At the end of a lonely night out with police friends, during which Vincent runs out to attend a 911 call about a prostitute's murder, Justine cuts through Vincent's persona to nail his identity when he returns: "You don't live with me, you live among the remains of the dead people. You sift through the detritus, you read the terrain, you search for signs of passing, for the scent of your prey, and then you hunt them down. That's the only thing you're committed to. The rest is the mess you leave as you pass through."
She's right. He is a hunter, aroused by the scent of his prey. He lives for the chase, to catch criminals like Neil. His vocation is his obsession, not his family. One wins, the other loses.

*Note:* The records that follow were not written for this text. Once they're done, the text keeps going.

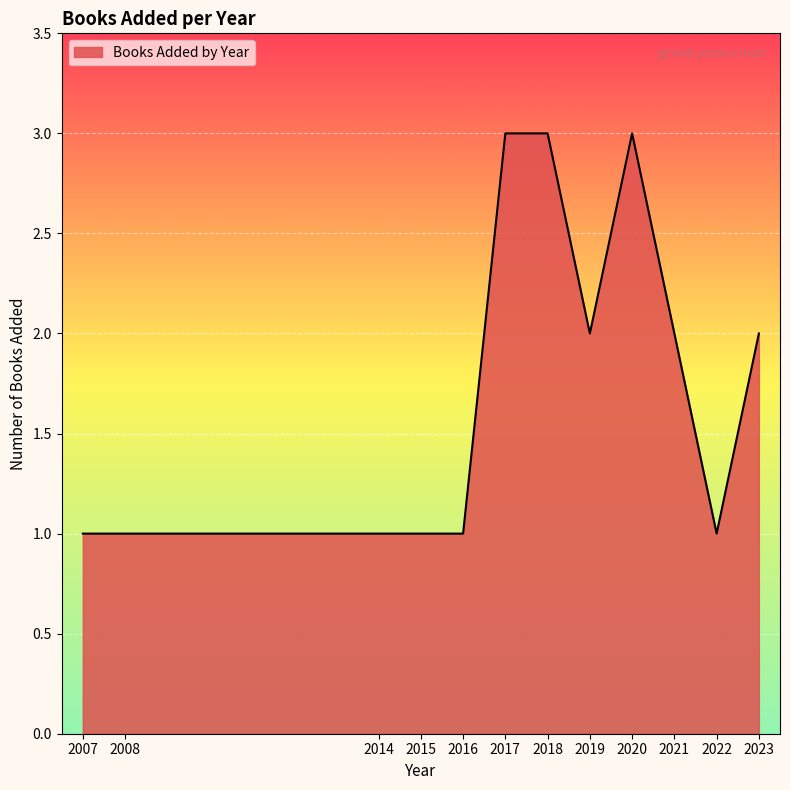

Reading right to left, transcribe all the data shown in this chart.

2023=2	2022=1	2021=2	2020=3	2019=2	2018=3	2017=3	2016=1	2015=1	2014=1	2008=1	2007=1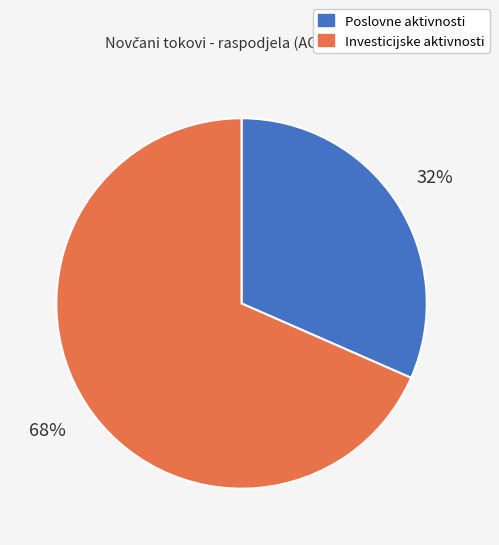

Is there a majority slice in this chart?

Yes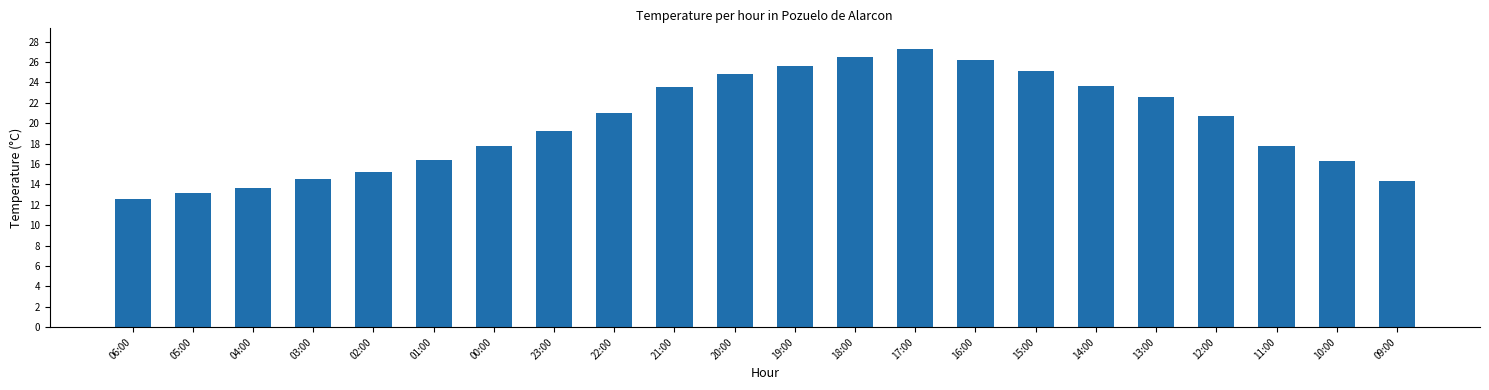

Count the number of categories in the chart.

22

But Neil and Vincent are more alike than they seem, even if they are on opposite sides of the law. Neither is prepared to hold down a relationship. Both are consummate professionals. Vincent tells Neil, "I don't know how to do anything else," to which Neil replies, "Neither do I." Vincent says, "I don't much want to either." Neil: "Neither do I." Vincent realizes that "All I am is what I'm going after." In a sense, he is Neil, but the positive flip-side of the coin. Though he is the loud, brash, passionate one of the two, he is still just like Neil.
As the movie steadily drives towards its ending and Vincent's marriage is drifting apart, Neil finds a woman. Eady (Amy Brenneman) is a lonely heart like him. She thinks he is a salesman but they are drawn to one another. Once she finds out who he really is, he gives her a challenge, to make a snap decision to leave with him or leave him: "I don't even know what I'm doing anymore. I know life is short, whatever time you get is luck. You want to walk? You walk right now. Or on your own . . . on your own you choose to come with me. And all I know is . . . all I know is there's no point in me going anywhere anymore if it's going to be alone . . . without you." But when the chips are down at the end, Neil follows his life philosophy not his heart. He is not so different from Vincent. He cannot hold down a relationship; he is too caught up in his loose-grip lifestyle.
Action and great characters aside, Mann's Heat certainly reminds us that relationships take work. And when work takes priority over these relationships we risk hurting the very ones we say we love. Are we hunters, like Vincent, leaving a pretty woman at home abused and afflicted, pining for us not our pay or our promotions? Are we like Neil, cold and aloof, not letting anyone in close enough to care? If we have even an iota of these tendencies, now is the time to turn the heat up and burn them away, rekindling the flames of passion and partnership that may have dwindled and almost died. It is not too late.